Ernest Hemingway's "Big Two-Hearted River"
Focalization
Looking back on that occasion, he realized just how big of a trout he had almost caught. It had quite easily been the biggest one he had seen -- the biggest one he had ever heard of, in fact. He still recollected the trout's anger; there was nothing else it could do bet be irate at the solid way in which he had been hooked. Yet the trout had been fated to escape, for the simple fact its teeth eventually cut through the hook's snell, leaving the hook in its jaw.

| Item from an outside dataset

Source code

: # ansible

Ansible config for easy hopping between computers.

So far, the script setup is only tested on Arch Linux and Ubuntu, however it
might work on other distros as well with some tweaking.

Part of him recoiled at the sheer enormity of the trout's size. He had never heard of a trout so large before, let alone actually seen one. Nick knew that he had permanently disabled the fish because his hook had gone through its mouth so solidly. Soon enough, the fish would cut through part of the hook with its teeth, forever leaving it in his mouth. Nick was aware of the fish's anger, palpable even then, and silently wished he had not hooked it.
The excitement continued to well within him. That had to be one of the biggest trout in the river, bigger than anything anyone had ever seen, and Nick had hooked him quite solidly. He was too excited to pay much attention to the fish's anger, which was naturally attributed to its size and existence as a fish. Yet he was comforted by the fact that, despite his inability to reel it in, the fish would bear the mark of his hook, bitten through the snell by its teeth, on its face for some time to come.

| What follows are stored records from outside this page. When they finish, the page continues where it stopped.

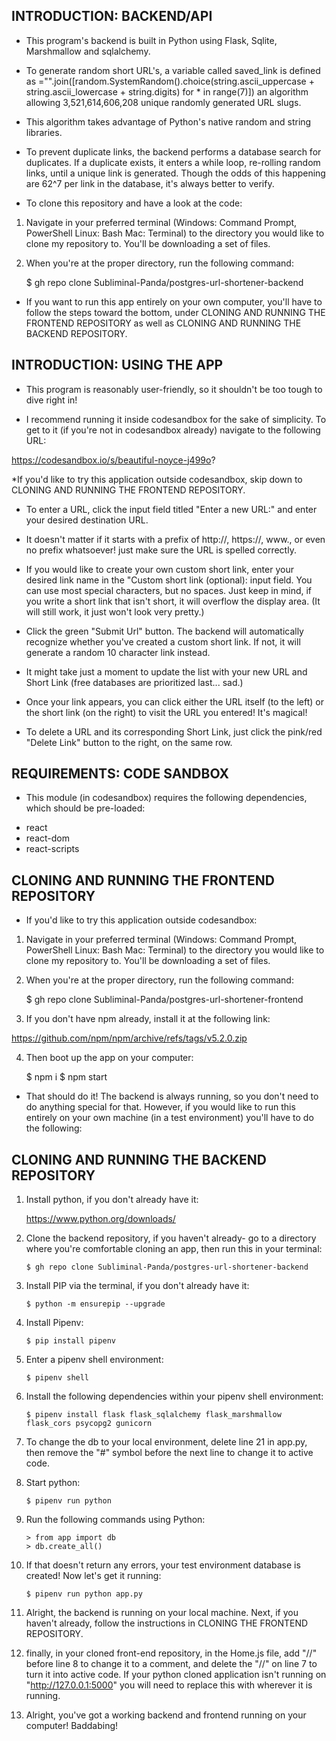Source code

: ﻿## INTRODUCTION: BACKEND/API

- This program's backend is built in Python using Flask, Sqlite, Marshmallow and sqlalchemy.

- To generate random short URL's, a variable called saved_link is defined as ="".join([random.SystemRandom().choice(string.ascii_uppercase + string.ascii_lowercase + string.digits) for * in range(7)]) an algorithm allowing 3,521,614,606,208 unique randomly generated URL slugs.

* This algorithm takes advantage of Python's native random and string libraries.

- To prevent duplicate links, the backend performs a database search for duplicates. If a duplicate exists, it enters a while loop, re-rolling random links, until a unique link is generated. Though the odds of this happening are 62^7 per link in the database, it's always better to verify.

- To clone this repository and have a look at the code:

1.  Navigate in your preferred terminal (Windows: Command Prompt, PowerShell Linux: Bash Mac: Terminal) to the directory you would like to clone my repository to. You'll be downloading a set of files.

2.  When you're at the proper directory, run the following command:

    \$ gh repo clone Subliminal-Panda/postgres-url-shortener-backend

- If you want to run this app entirely on your own computer, you'll have to follow the steps toward the bottom, under CLONING AND RUNNING THE FRONTEND REPOSITORY as well as CLONING AND RUNNING THE BACKEND REPOSITORY.

## INTRODUCTION: USING THE APP

- This program is reasonably user-friendly, so it shouldn't be too tough to dive right in!

- I recommend running it inside codesandbox for the sake of simplicity. To get to it (if you're not in codesandbox already) navigate to the following URL:

https://codesandbox.io/s/beautiful-noyce-j499o?

\*If you'd like to try this application outside codesandbox, skip down to CLONING AND RUNNING THE FRONTEND REPOSITORY.

- To enter a URL, click the input field titled "Enter a new URL:" and enter your desired destination URL.

- It doesn't matter if it starts with a prefix of http://, https://, www., or even no prefix whatsoever! just make sure the URL is spelled correctly.

- If you would like to create your own custom short link, enter your desired link name in the "Custom short link (optional): input field. You can use most special characters, but no spaces. Just keep in mind, if you write a short link that isn't short, it will overflow the display area. (It will still work, it just won't look very pretty.)

- Click the green "Submit Url" button. The backend will automatically recognize whether you've created a custom short link. If not, it will generate a random 10 character link instead.

- It might take just a moment to update the list with your new URL and Short Link (free databases are prioritized last... sad.)

- Once your link appears, you can click either the URL itself (to the left) or the short link (on the right) to visit the URL you entered! It's magical!

- To delete a URL and its corresponding Short Link, just click the pink/red "Delete Link" button to the right, on the same row.

## REQUIREMENTS: CODE SANDBOX

- This module (in codesandbox) requires the following dependencies, which should be pre-loaded:

* react
* react-dom
* react-scripts

## CLONING AND RUNNING THE FRONTEND REPOSITORY

- If you'd like to try this application outside codesandbox:

1.  Navigate in your preferred terminal (Windows: Command Prompt, PowerShell Linux: Bash Mac: Terminal) to the directory you would like to clone my repository to. You'll be downloading a set of files.

2.  When you're at the proper directory, run the following command:

    \$ gh repo clone Subliminal-Panda/postgres-url-shortener-frontend

3.  If you don't have npm already, install it at the following link:

https://github.com/npm/npm/archive/refs/tags/v5.2.0.zip

4.  Then boot up the app on your computer:

    $ npm i
    $ npm start

- That should do it! The backend is always running, so you don't need to do anything special for that. However, if you would like to run this entirely on your own machine (in a test environment) you'll have to do the following:

## CLONING AND RUNNING THE BACKEND REPOSITORY

1.  Install python, if you don't already have it:

    https://www.python.org/downloads/

2.  Clone the backend repository, if you haven't already- go to a directory where you're comfortable cloning an app, then run this in your terminal:

        $ gh repo clone Subliminal-Panda/postgres-url-shortener-backend

3.  Install PIP via the terminal, if you don't already have it:

        $ python -m ensurepip --upgrade

4.  Install Pipenv:

        $ pip install pipenv

5.  Enter a pipenv shell environment:

        $ pipenv shell

6.  Install the following dependencies within your pipenv shell environment:

        $ pipenv install flask flask_sqlalchemy flask_marshmallow flask_cors psycopg2 gunicorn

7.  To change the db to your local environment, delete line 21 in app.py, then remove the "#" symbol before the next line to change it to active code.

8.  Start python:

        $ pipenv run python

9.  Run the following commands using Python:

        > from app import db
        > db.create_all()

10. If that doesn't return any errors, your test environment database is created! Now let's get it running:

        $ pipenv run python app.py

11. Alright, the backend is running on your local machine. Next, if you haven't already, follow the instructions in CLONING THE FRONTEND REPOSITORY.

12. finally, in your cloned front-end repository, in the Home.js file, add "//" before line 8 to change it to a comment, and delete the "//" on line 7 to turn it into active code. If your python cloned application isn't running on "http://127.0.0.1:5000" you will need to replace this with wherever it is running.

13. Alright, you've got a working backend and frontend running on your computer! Baddabing!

A wry smile gently overtook his face. Of all the luck. There, before his eyes alone, was the biggest trout he had ever seen, probably the biggest one anybody had ever seen, and he was powerless to keep it. In just a short matter of time, the fish's teet would sever the hook from the line, leaving a permanent reminder of his experience with Nick in the form of the hook in its face. For all the fish's apparent anger, as things of that size were won't to express, there was no way Nick could tell anyone about it, and have them believe him.